The Mobilis reference architecture already provides a good guideline for developers of mobile collaborative applications. It served already as a basis for the development of a set of applications adopting diverse collaboration functionality:

  • MobilisFunFlags: So-called fun flags can be tagged to locations at a map to notify other users of the application about cool places. Images and text notes can be attached to these places.

  • MobilisGuide: Tourists travelling together can create and join closed groups and are able to be aware of the other group members visualized as icons on a map-based view. They can interact by selecting icons of group members on the map, for instance to chat with each other or contact one another directly.

  • MobilisBuddy: Users get an alert if friends from social networks such as Facebook are in proximity (for instance if the distance is less than 100 meters) and can locate them on a map or call them.

  • MobilisTrader: Users of this application offer products such as a used washing machine or mobile phone together with the location of the product. Other users may insert requests for products. If request and offer matches within a pre-defined distance, both users get an alert and may contact each other.

These activities have been mainly carried out to drive the identification of appropriate services at the Mobilis service level which can be reused in different applications. The implementation of the various applications also enriched our experiences with the service platform. During the prototype development we also tested different target platforms. As described in (Springer et al., 2008), we implemented the MobilisGuide application for the three different platforms Java ME, Java SE, and Android.
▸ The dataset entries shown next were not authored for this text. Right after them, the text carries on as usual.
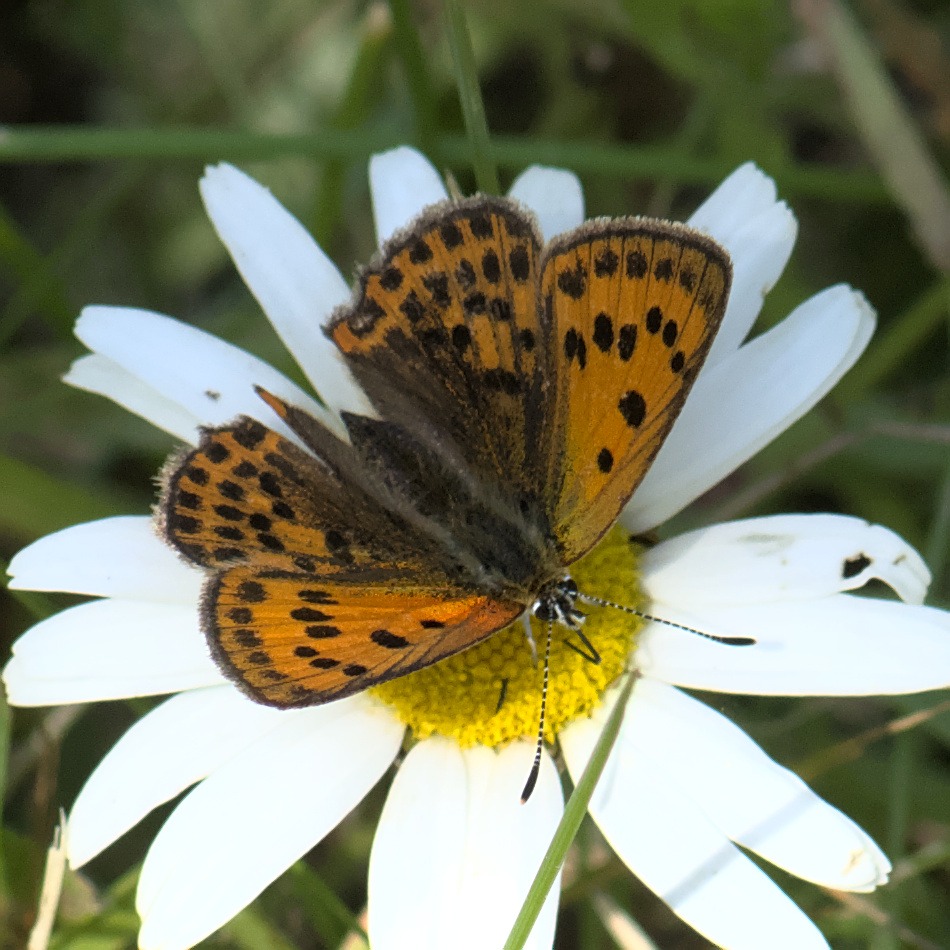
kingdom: Animalia
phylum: Arthropoda
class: Insecta
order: Lepidoptera
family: Lycaenidae
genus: Lycaena
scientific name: Lycaena virgaureae
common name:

Furthermore, we tried different alternatives to realize the basic connectivity encapsulated in the Basic Services layer such as NaradaBrokering (Pallickara & Fox, 2003), Google App Engine (Google, 2009), and the eXtensible Messaging and Presence Protocol (XMPP) (XMPP, 2009).

Key Terms in this Chapter

Social Network: Web 2.0 application building online communities of people who share interests and/or activities.

Mobile Collaborative Applications: Collaborative applications are pieces of software to help people engaged in common task to achieve their goals. These applications are also called groupware while we prefer the term collaborative application or collaboration applications. The word “mobile” refers to such applications used on mobile devices such as mobile phones or PDAs. While notebooks may also be considered mobile devices, we focus on resource-restricted devices like mobile phones in this chapter.

Service Environment: Logical architecture comprising client and server components (services) including standard interfaces and protocols as well as mechanisms for registering and finding services and their properties.

XMPP: The eXtensible Messaging and Presence Protocol is a family of XML-based network protocols for open real-time communication and collaboration standardized by the IETF and further developed by the XMPP Standards Foundation (XSF).

Android: Mobile operating system running on a Linux kernel. Android is maintained by the Open Handset Alliance led by Google.

XEP: XMPP Enhancement Proposals are specifications for extensions of XMPP written in the same format like the XMPP core standards but not standardized within the IETF. The XEPs are reviewed by the XMPP Standards Foundation (XSF) and published on its website.

Proximity-Based Services: Subclass of location-based services, i.e., services accessible with mobile devices through a mobile network making use of the geographical position of the device, especially the geographical proximity of two or more devices.